*TEKS YANG DIBERIKAN*
━━━━

Dari informasi yang didapat dari berbagai sumber yang berkerja di kamp pengungsian waktu itu, Ternyata terdapat perbedaan budaya yang luar biasa antara masyarakat Aceh dengan pengungsi Rohingya. Nilai -nilai budaya yang dimiliki oleh pengungsi Rohingya tersebut telah menabrak nilai - nilai budaya masyarakat Aceh yang selama ini menjadi ciri khas masyarakat tersebut.
Perbedaan itu terlihat pada aspek kesehatan, kesopanan, dan pergaulan yang dilakukan selama berada di pengungsian. Kemudian mereka juga sering kabur dari tempat pengungsian keluar dari Aceh dengan cara dijemput oleh seseorang. Tujuan mereka sebenarnya bukan Aceh melainkan negara lain seperti Malaysia. Aceh hanya mereka jadikan tempat transit belaka sebelum mereka bertolak ke negeri yang lebih makmur dan kaya.
Peristiwa terus saja terjadi sehingga membuat masyarakat Aceh jadi tidak suka. Awalnya mereka sangat bersimpati, kemudian berubah menjadi rasa benci dan tidak senang walupun mereka berada dalam satu akidah .Masyarakat Aceh tergolong suatu komunitas besar yang mempunyai sifat kosmopolit. Artinya , siapa saja dari suku, ras apasaja yang datang ke sini tetap diterima dengan hangat. Namun yang penting adalah orang- orang pendatang bisa menjujung tinggi budaya masyarakat Aceh.
Penghujung Tahun 2023, masyarakat Aceh dikejutkan lagi setelah lama tak terdengar informasi tentang pengungsi Rohingya. Mereka masuk lewat perairan Aceh dengan menumpang kapal -kapal lapuk tanpa mesin. Mereka dalam jumlah banyak merapat di pinggir pantai dengan melompat dari kapal yang membawanya menuju daratan.

━━━━

*CUPLIKAN KUMPULAN DATA*

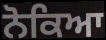
ਨੋਕਿਆ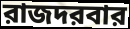
রাজদরবার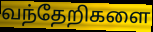
வந்தேறிகளை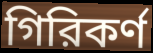
গিরিকর্ণ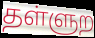
தள்ளுறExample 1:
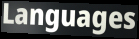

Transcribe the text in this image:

Languages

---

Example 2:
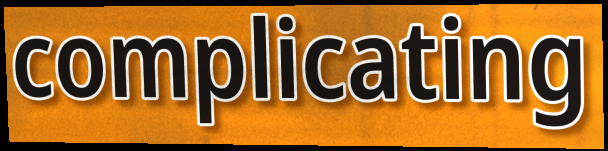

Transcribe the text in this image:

complicating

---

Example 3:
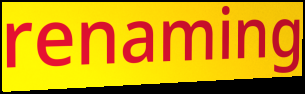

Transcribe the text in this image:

renaming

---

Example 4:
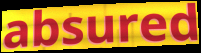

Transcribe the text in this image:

absured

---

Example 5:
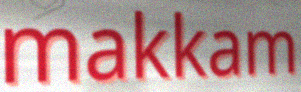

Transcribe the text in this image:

━━━━

*PERMINTAAN*
Tuliskan kembali seluruh teks di atas tentang pengungsi Rohingya di Aceh tanpa mengubah apa pun.

*JAWABAN DI BAWAH*
Dari informasi yang didapat dari berbagai sumber yang berkerja di kamp pengungsian waktu itu, Ternyata terdapat perbedaan budaya yang luar biasa antara masyarakat Aceh dengan pengungsi Rohingya. Nilai -nilai budaya yang dimiliki oleh pengungsi Rohingya tersebut telah menabrak nilai - nilai budaya masyarakat Aceh yang selama ini menjadi ciri khas masyarakat tersebut.
Perbedaan itu terlihat pada aspek kesehatan, kesopanan, dan pergaulan yang dilakukan selama berada di pengungsian. Kemudian mereka juga sering kabur dari tempat pengungsian keluar dari Aceh dengan cara dijemput oleh seseorang. Tujuan mereka sebenarnya bukan Aceh melainkan negara lain seperti Malaysia. Aceh hanya mereka jadikan tempat transit belaka sebelum mereka bertolak ke negeri yang lebih makmur dan kaya.
Peristiwa terus saja terjadi sehingga membuat masyarakat Aceh jadi tidak suka. Awalnya mereka sangat bersimpati, kemudian berubah menjadi rasa benci dan tidak senang walupun mereka berada dalam satu akidah .Masyarakat Aceh tergolong suatu komunitas besar yang mempunyai sifat kosmopolit. Artinya , siapa saja dari suku, ras apasaja yang datang ke sini tetap diterima dengan hangat. Namun yang penting adalah orang- orang pendatang bisa menjujung tinggi budaya masyarakat Aceh.
Penghujung Tahun 2023, masyarakat Aceh dikejutkan lagi setelah lama tak terdengar informasi tentang pengungsi Rohingya. Mereka masuk lewat perairan Aceh dengan menumpang kapal -kapal lapuk tanpa mesin. Mereka dalam jumlah banyak merapat di pinggir pantai dengan melompat dari kapal yang membawanya menuju daratan.